(EXERCISE GOAL) Each line from the one containing "The project loads" through the last line of the data below is to be written out verbatim, and nothing more.

(Stored data)
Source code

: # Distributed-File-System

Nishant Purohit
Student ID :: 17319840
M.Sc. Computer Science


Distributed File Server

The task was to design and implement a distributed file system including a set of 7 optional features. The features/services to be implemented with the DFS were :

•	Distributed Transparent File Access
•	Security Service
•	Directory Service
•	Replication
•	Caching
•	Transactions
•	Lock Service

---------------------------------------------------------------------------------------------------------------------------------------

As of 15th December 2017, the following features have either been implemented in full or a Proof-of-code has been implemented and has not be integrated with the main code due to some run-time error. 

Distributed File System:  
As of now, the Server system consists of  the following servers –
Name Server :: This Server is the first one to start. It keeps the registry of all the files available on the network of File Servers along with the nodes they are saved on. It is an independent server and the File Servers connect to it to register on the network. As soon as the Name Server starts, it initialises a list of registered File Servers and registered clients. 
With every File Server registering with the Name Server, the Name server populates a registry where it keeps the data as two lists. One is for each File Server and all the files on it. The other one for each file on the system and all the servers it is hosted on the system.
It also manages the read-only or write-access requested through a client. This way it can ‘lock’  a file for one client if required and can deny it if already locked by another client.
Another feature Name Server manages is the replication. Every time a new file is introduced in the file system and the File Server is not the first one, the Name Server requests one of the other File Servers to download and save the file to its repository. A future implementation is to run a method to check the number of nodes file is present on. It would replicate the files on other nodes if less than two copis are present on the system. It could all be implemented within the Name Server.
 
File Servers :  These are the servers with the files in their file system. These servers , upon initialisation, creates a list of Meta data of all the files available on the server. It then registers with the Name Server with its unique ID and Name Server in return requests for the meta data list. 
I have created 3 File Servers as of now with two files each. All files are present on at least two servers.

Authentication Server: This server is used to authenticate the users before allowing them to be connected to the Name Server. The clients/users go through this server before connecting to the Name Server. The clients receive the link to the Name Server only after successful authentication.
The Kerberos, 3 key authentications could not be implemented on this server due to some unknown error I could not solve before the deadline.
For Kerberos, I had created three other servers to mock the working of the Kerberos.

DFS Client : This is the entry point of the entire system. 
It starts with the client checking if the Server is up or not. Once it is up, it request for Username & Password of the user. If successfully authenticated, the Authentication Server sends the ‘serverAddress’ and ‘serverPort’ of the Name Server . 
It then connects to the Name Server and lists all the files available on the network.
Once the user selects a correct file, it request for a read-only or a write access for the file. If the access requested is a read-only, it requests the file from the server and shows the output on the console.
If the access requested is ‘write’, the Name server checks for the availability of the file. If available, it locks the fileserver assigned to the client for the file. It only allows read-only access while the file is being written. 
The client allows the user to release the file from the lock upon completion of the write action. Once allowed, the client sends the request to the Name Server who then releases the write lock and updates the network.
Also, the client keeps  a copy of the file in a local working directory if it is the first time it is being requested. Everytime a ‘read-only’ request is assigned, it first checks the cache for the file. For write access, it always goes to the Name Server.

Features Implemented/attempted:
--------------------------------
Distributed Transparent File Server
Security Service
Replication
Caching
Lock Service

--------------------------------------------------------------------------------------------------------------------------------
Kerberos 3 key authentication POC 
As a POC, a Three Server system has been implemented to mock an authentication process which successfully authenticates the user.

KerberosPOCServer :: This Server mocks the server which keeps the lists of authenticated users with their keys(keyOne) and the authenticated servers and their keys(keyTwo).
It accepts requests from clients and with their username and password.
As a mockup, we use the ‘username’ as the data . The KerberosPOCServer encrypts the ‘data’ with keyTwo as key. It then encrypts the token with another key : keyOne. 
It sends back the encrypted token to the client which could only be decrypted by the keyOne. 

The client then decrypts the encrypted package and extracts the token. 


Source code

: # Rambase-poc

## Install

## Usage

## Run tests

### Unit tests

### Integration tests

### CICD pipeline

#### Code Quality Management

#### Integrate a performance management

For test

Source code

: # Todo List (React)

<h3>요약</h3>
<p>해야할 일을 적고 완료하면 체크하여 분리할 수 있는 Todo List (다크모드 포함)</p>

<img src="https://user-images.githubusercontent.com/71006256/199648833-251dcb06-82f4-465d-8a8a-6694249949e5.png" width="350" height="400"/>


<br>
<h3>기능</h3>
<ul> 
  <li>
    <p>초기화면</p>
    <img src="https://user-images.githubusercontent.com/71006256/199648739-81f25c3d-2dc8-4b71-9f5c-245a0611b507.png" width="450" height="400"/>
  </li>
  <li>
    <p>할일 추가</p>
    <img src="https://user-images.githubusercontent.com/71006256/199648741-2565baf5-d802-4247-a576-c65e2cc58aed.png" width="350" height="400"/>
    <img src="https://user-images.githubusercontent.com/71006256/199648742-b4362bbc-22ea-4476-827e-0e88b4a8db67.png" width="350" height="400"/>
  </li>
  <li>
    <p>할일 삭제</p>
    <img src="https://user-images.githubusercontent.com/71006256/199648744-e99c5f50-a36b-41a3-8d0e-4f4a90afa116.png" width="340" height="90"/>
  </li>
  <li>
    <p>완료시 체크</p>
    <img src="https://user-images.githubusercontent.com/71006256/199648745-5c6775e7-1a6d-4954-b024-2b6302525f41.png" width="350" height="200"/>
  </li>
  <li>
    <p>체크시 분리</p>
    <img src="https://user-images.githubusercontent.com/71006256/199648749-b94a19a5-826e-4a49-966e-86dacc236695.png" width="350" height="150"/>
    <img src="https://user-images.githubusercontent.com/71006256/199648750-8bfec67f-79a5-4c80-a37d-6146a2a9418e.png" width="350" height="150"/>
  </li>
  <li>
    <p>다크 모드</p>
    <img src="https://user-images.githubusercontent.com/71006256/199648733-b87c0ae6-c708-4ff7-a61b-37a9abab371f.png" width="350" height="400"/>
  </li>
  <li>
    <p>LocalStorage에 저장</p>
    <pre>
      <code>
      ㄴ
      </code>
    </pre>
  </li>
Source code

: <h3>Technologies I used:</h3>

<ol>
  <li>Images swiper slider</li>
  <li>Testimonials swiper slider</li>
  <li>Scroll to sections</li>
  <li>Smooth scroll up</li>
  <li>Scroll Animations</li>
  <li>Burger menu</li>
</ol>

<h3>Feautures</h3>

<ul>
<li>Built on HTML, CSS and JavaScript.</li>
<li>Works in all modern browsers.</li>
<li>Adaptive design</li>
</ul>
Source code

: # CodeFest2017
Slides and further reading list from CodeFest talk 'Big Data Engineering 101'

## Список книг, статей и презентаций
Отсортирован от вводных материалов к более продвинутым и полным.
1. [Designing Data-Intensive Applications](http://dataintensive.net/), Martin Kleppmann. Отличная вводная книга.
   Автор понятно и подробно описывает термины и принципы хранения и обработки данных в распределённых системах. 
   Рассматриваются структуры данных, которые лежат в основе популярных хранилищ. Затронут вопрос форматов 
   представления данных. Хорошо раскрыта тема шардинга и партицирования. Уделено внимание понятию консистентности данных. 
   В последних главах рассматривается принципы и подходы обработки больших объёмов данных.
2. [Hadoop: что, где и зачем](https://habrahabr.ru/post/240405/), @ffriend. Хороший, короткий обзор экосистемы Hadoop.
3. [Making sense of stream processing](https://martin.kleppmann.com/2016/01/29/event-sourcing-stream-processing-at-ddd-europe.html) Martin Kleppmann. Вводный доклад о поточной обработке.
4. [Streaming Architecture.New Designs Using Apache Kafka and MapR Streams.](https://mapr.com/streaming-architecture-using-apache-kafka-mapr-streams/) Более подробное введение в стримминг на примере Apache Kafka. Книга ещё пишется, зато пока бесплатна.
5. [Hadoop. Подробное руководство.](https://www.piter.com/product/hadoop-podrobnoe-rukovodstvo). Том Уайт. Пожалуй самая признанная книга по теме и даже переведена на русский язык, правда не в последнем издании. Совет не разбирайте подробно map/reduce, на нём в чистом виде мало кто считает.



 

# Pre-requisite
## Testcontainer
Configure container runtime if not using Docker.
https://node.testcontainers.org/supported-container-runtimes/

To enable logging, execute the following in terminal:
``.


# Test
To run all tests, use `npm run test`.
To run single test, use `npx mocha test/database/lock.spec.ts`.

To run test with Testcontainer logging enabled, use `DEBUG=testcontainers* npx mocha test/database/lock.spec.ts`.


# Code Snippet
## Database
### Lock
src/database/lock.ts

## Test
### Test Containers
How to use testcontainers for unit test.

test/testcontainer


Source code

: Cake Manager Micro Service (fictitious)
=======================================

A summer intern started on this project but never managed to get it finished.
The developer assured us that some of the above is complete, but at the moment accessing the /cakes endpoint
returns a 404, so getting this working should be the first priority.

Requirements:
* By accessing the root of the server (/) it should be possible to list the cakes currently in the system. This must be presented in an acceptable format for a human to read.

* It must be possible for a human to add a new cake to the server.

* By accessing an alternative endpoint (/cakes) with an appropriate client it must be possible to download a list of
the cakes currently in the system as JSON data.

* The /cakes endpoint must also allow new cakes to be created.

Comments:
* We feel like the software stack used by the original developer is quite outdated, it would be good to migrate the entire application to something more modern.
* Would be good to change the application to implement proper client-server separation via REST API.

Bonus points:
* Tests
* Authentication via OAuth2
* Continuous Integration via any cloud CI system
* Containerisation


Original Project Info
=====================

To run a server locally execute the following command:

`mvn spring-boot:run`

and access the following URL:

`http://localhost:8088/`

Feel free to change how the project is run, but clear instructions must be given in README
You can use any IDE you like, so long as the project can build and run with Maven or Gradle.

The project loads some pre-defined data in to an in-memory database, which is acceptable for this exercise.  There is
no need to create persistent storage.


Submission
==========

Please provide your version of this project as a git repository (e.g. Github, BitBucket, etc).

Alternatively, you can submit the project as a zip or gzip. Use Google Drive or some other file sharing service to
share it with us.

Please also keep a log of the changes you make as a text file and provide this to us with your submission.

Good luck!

(REPLY TO THE EXERCISE)
The project loads some pre-defined data in to an in-memory database, which is acceptable for this exercise.  There is
no need to create persistent storage.


Submission
==========

Please provide your version of this project as a git repository (e.g. Github, BitBucket, etc).

Alternatively, you can submit the project as a zip or gzip. Use Google Drive or some other file sharing service to
share it with us.

Please also keep a log of the changes you make as a text file and provide this to us with your submission.

Good luck!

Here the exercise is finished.